それを確認した俺はベッドに再び座り、枕の傍らに置いてある携帯を手に取る。
『もしもし、颯君?』
「おう。心配かけて悪かったな、めぐり」
俺が電話を掛けたのは、俺の体調不良に真っ先に気づいてくれためぐりだ。
『ほんとだよ……。あの後、ずっと心配だったんだから』
「ああ、悪かったと思ってるし、感謝もしてる」
『そうだね。もっと感謝してほしいよ。あのままだったら、颯君学校で倒れてたところだったんだから』
まったくだ。そうなったら大騒ぎどころの話じゃないもんな。
「本当に感謝してるよ。でも、なんで俺が体調悪いってわかったんだ?」
『ああ、えっと、実はね?私、ホームルーム前に何度も颯君を起こそうとしたんだよ。でも、反応すら見せなかったから、なんか変だなって思ったの。颯君が朝に弱いのは知ってるけど、呼びかけても起きないなんてことはなかったし』
本当にこいつはよく見てるなぁ……。普段はぽわぽわとしているのに、時々こうやって鋭いところを見せる。人の変化に良く気づけるっていうのは素直に感心する。
「そっか」
『ねえ、颯君。何か言いたいことがあるんじゃないの?』
ほら、こういうところだ。ほんと、いつまでたってもめぐりには敵わないな。
「よくわかったな」
『颯君のことだもん。わからないことなんてないよ』
「すげぇ自信だな。……めぐり、弱音吐いてもいいか?」
いつ振りだろうか、こうしてめぐりに弱音なんて吐くのは。まあ、いつだったとしてもめぐりの立ち位置はずっと変わっていない。

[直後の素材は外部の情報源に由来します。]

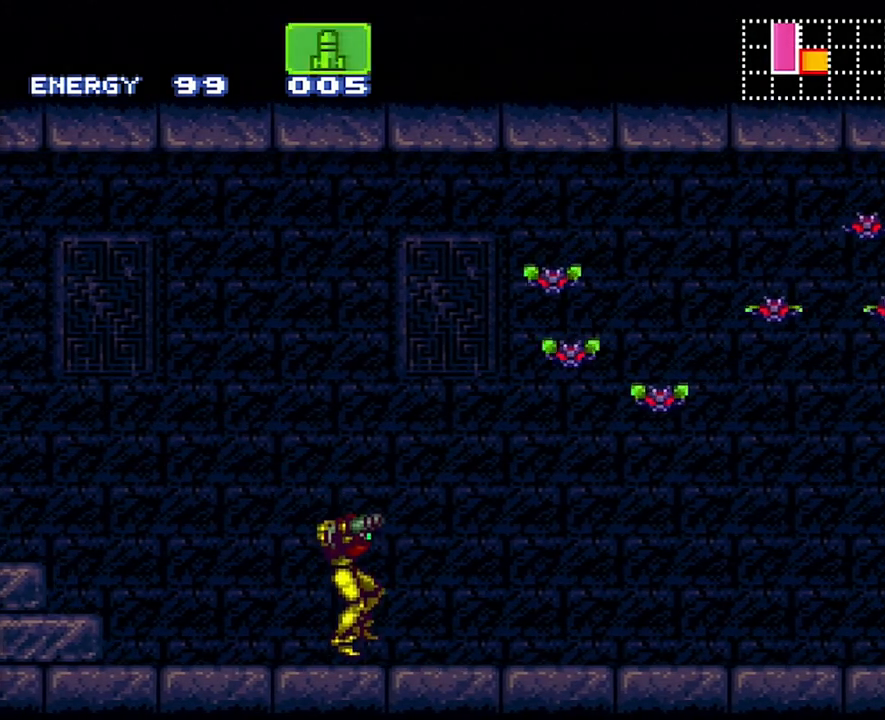
{"buttons": ["A", "L1", "DPAD_RIGHT"], "events": [[167, "R1", "down"], [250, "R1", "up"], [300, "L1", "down"], [333, "R1", "down"], [367, "L1", "up"], [433, "R1", "up"], [450, "L1", "down"]]}
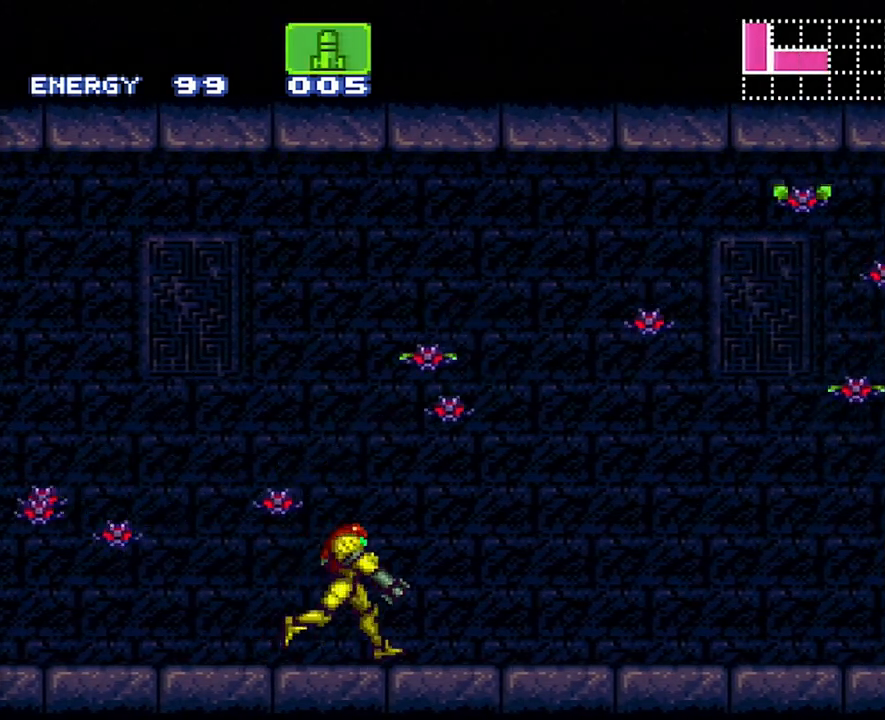
{"buttons": ["A", "L1", "DPAD_RIGHT"], "events": [[17, "L1", "up"], [17, "R1", "down"], [117, "L1", "down"], [117, "R1", "up"], [200, "R1", "down"], [233, "L1", "up"], [300, "L1", "down"], [300, "R1", "up"], [367, "R1", "down"], [400, "L1", "up"], [483, "L1", "down"], [483, "R1", "up"]]}
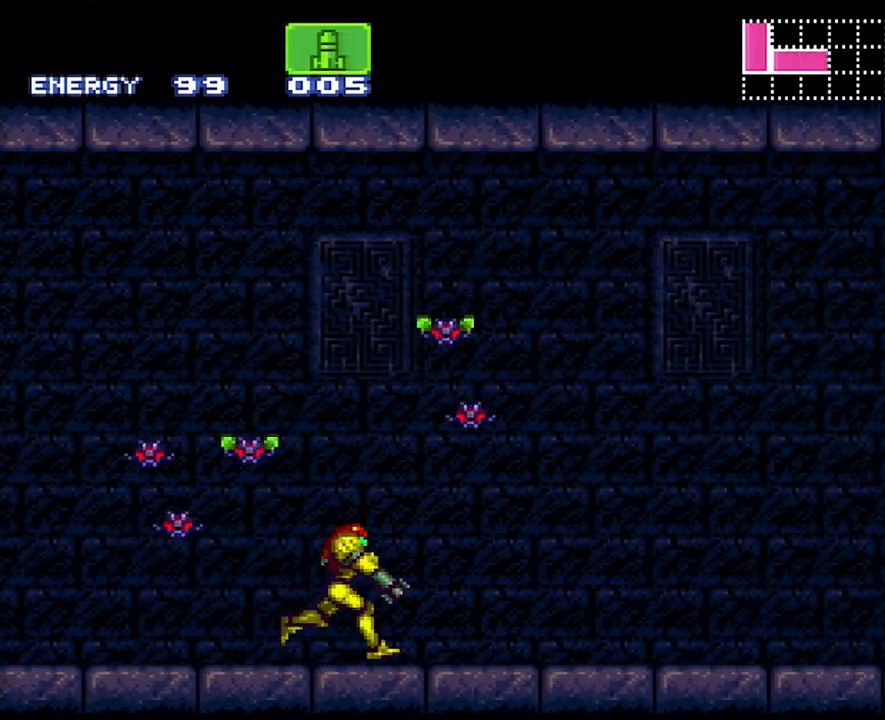
{"buttons": ["A", "DPAD_RIGHT"], "events": [[50, "L1", "up"], [50, "R1", "down"], [133, "L1", "down"], [133, "R1", "up"], [250, "L1", "up"]]}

『私は颯君の味方で、颯君は私の大事な人。弱音位いくらでも吐いていいんだよ』
優しく、包み込むような声でめぐりは俺を肯定してくれる。
そうだ、めぐりはいつだって俺の味方で、俺の大事な人だったんだ。大事だから弱いところを見せたくなくて抱え込んでた。でも、本当は逆だったんだよな。大事だから弱いところを見せても良いんだ。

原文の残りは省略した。